* _Exercise details_
Copy out word for word the part of the relationship post below that runs from "I find that" up to and including "her lid off.".

* _Passage provided_
TL;DR-
Found my fiance reading a book about a woman cheating in secret and not being in love with her man. Asked about it, she blew up and threatened to break up cus I’m too insecure.
My fiance (32f) and I (34m) have our wedding planned in a couple months. We’ve had some rocky times lately with stress of finalizing planning, paying it off, moving, and getting married in itself.
She came home today with a new book she ordered called “Not In Love”, and from what I understand it’s about a woman who cheats on her man in secret.
I saw it sitting on the counter when I walked by and was caught a little off guard. I didn’t want to get upset about it because it’s just a book and a romance novel (if that’s considered romance) but I was a bit perturbed.
I was took a minute while cooking dinner to settle myself before making a comment so I was calm, Did my best not to sound like I was accusing her of anything, just asked what that book was about and said it’s a little concerning.
She blew. Up. Told me I’m too insecure, I always pick a fight, said “it’s just a book!” Then proceeded to say she can’t do this for the rest of her life.. and that she didn’t know what it was about just of her patients recommended it.
I find that hard to believe as I’ve been with her book shopping; she spends a few minutes with every book she buys getting to know what it’s about.. she’s written a poetry book and loves books.
She has a history of getting extremely upset over minor issues which usually happens when there’s alcohol involved, but occasionally it’ll happen out of the blue.
Now I know I am not a saint by any means, i do stuff I’m not proud of all The time. we do always come back around and for
The most part- own it when we act crappy towards each other.
But with this- I told her it made me feel a little insecure given our recent stress and lack of intimacy, trying to be as calm as possible, yet she still blew her lid off.
Someone please call me out if I’m overreacting for being concerned about her reading said book or not,
I didn’t think it’d turn into this big fight- if anything I thought she’d chuckle and reassure me.
Or if I have a point to have my radar go off a little.
Thanks
Comments
Romance novels are the outlet of choice for a lot of women. Kinda like guys with playboy but considered less risqué. Does she normally read romance
How did you know what the book was about?
You say you didn’t want to get upset because it’s just a book, but don’t believe her intentions when she says it’s just a book.

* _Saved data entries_
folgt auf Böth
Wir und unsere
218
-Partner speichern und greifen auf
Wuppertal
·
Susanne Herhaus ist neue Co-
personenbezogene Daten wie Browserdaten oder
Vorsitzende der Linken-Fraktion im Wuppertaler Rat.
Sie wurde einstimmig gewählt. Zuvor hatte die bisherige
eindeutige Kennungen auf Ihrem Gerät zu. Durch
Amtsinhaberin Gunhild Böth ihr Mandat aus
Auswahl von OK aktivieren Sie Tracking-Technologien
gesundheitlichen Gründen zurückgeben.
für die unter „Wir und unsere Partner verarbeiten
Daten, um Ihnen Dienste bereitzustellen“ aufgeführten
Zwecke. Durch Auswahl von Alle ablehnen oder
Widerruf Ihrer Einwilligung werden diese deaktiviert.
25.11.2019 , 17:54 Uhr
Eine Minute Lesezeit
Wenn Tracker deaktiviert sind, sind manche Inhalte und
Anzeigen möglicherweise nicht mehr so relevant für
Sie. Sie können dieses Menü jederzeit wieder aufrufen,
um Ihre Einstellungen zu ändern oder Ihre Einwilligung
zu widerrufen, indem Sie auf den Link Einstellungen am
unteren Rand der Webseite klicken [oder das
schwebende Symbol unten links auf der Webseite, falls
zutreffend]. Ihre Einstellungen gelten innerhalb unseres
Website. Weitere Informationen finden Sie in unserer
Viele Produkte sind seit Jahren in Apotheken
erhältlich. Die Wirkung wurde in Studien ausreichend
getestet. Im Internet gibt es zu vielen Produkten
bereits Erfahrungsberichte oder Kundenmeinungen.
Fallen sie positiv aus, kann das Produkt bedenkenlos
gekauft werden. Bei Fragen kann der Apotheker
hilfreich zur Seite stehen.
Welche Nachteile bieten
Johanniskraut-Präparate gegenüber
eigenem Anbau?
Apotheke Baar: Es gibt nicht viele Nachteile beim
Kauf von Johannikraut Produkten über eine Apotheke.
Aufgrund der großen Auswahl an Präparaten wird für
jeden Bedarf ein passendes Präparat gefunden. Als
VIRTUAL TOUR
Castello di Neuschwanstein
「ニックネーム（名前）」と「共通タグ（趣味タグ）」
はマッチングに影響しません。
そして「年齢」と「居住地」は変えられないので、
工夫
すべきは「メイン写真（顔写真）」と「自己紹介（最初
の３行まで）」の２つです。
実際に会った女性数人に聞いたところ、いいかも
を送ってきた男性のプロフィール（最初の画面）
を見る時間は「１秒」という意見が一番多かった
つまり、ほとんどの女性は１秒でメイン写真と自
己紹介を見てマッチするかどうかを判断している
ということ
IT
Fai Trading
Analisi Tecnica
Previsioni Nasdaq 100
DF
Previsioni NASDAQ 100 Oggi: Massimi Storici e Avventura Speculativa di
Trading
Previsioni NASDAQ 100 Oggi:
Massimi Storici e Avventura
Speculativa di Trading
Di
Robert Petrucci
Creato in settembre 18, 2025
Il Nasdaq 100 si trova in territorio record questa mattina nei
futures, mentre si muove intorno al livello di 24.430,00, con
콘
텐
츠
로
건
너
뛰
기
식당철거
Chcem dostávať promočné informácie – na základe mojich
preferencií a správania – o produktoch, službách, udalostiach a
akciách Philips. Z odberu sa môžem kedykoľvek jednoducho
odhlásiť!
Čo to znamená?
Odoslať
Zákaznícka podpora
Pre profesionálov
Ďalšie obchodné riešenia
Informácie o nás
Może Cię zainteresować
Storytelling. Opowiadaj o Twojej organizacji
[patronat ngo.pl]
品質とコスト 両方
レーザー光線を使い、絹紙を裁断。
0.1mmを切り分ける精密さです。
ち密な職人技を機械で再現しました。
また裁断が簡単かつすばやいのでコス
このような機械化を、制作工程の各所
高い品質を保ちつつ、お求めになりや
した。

==

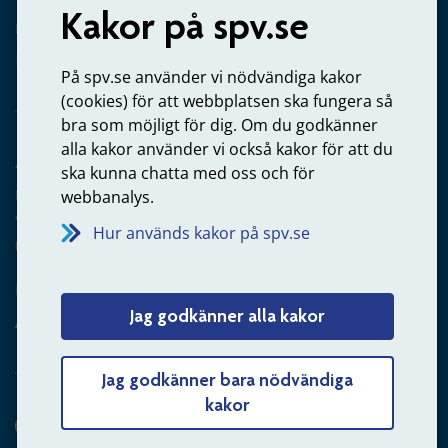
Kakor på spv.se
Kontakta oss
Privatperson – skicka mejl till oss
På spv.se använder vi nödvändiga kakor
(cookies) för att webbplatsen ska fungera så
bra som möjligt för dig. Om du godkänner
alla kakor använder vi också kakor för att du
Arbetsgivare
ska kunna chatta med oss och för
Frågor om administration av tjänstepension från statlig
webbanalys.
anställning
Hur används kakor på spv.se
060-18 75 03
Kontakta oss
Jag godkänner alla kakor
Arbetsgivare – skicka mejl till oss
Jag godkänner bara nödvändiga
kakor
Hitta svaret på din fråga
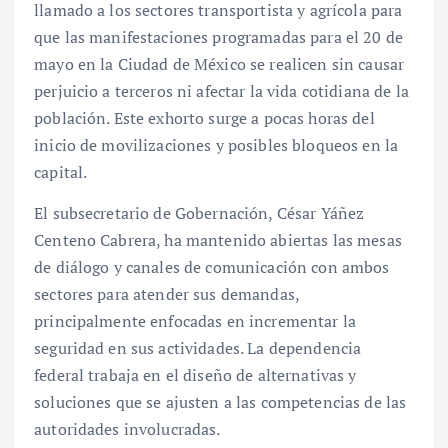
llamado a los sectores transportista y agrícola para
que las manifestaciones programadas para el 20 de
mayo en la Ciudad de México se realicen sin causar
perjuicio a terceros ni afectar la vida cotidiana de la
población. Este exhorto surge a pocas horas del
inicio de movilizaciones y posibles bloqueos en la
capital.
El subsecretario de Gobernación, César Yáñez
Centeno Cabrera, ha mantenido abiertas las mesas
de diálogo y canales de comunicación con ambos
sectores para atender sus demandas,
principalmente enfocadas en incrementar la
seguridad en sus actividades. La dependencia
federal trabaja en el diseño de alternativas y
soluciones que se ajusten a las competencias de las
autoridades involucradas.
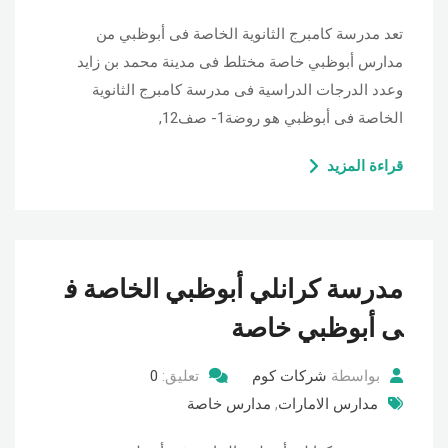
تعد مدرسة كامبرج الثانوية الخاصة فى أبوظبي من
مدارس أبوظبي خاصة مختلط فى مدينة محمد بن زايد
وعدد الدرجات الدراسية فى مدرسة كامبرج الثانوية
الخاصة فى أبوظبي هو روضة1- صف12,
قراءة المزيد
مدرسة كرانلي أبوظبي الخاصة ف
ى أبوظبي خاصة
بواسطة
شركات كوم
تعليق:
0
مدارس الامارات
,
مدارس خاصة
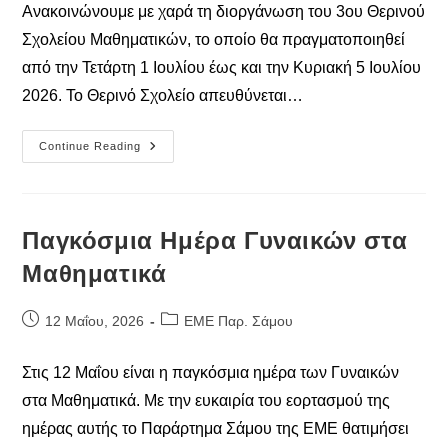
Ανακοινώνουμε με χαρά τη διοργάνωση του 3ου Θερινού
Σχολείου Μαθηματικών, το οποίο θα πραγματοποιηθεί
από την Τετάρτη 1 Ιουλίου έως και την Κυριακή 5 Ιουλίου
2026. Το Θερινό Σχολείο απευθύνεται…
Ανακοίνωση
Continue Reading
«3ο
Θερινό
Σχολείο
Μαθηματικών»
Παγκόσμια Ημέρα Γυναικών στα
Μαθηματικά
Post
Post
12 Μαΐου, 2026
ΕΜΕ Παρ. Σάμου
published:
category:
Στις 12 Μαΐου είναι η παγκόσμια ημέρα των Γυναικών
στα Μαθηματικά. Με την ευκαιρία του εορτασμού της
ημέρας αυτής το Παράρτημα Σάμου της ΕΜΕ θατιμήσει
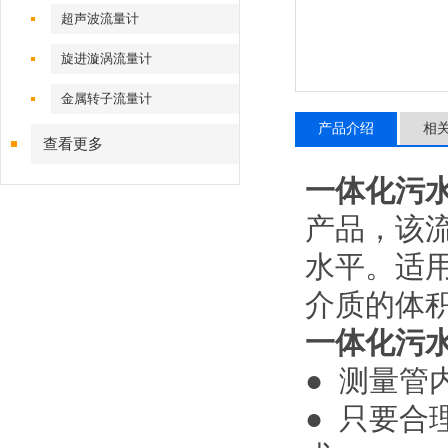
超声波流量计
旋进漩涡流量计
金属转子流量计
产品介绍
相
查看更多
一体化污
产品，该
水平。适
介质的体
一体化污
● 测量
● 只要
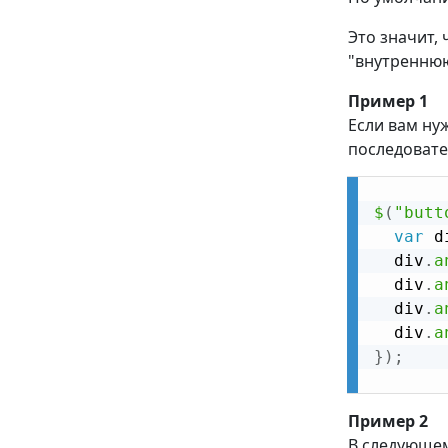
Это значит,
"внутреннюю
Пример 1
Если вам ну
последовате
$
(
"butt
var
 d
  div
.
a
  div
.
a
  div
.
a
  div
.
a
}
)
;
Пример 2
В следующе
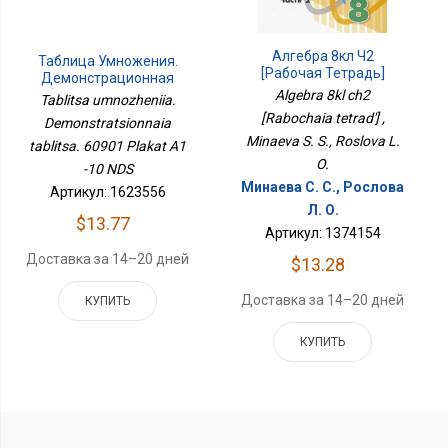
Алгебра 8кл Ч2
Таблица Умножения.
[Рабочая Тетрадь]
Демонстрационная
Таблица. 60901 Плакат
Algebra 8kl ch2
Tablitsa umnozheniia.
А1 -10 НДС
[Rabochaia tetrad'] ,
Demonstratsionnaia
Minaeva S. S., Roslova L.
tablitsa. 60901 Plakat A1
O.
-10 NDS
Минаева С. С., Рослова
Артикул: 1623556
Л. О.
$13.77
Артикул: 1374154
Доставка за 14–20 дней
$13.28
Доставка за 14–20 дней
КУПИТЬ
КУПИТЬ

* _Task answer_
I find that hard to believe as I’ve been with her book shopping; she spends a few minutes with every book she buys getting to know what it’s about.. she’s written a poetry book and loves books.
She has a history of getting extremely upset over minor issues which usually happens when there’s alcohol involved, but occasionally it’ll happen out of the blue.
Now I know I am not a saint by any means, i do stuff I’m not proud of all The time. we do always come back around and for
The most part- own it when we act crappy towards each other.
But with this- I told her it made me feel a little insecure given our recent stress and lack of intimacy, trying to be as calm as possible, yet she still blew her lid off.